Other biomarkers of ischemia, such as ischemia-modified albumin or unbound free-fatty acids, that have been studied for diagnostic application in patients with suspected MI have not sustained consistent evidence for incremental value and are therefore not recommended for clinical use. See the section Forward Outlook for a discussion of ongoing investigation of microRNA as a candidate biomarker family.

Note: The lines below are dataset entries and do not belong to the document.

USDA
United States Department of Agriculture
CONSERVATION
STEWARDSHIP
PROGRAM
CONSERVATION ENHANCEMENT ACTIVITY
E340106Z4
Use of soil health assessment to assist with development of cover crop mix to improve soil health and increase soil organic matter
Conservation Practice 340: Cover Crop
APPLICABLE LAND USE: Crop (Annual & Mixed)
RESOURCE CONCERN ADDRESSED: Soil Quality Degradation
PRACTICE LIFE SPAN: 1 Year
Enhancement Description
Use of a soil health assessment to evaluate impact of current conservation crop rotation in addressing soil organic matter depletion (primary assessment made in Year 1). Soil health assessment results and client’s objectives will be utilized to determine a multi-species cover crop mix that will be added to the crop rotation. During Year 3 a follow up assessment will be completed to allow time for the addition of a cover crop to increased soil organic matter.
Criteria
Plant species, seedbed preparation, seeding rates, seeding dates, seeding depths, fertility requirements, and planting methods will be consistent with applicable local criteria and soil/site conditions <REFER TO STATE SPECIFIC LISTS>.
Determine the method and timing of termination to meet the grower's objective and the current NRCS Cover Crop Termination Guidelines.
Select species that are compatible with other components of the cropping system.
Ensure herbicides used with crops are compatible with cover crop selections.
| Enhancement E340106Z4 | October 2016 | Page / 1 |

At present, biomarkers of necrosis other than cTn appear to have no additive diagnostic role for acute MI. When cTn is not available, the next best alternative is creatine kinase-MB (CK-MB) (measured by mass assay). Because CK-MB constitutes 1% to 3% of the CK in skeletal muscle and is present in minor quantities in the intestine, diaphragm, uterus and prostate, the specificity of CK-MB is impaired in the setting of major injury to these organs, especially skeletal muscle. Although of historical significance, because of their low specificities for cardiac injury, lactate dehydrogenase, aspartate aminotransferase, and total CK should not be used for the diagnosis of MI. Myoglobin shares this limitation because of its high concentration in skeletal muscle. Because of its small molecular size and rapid rise in the setting of myocardial necrosis, myoglobin has a historical interest as an early marker of MI; however, this application of myoglobin has now been shown not to add diagnostically to sensitive and high-sensitivity assays for cTn.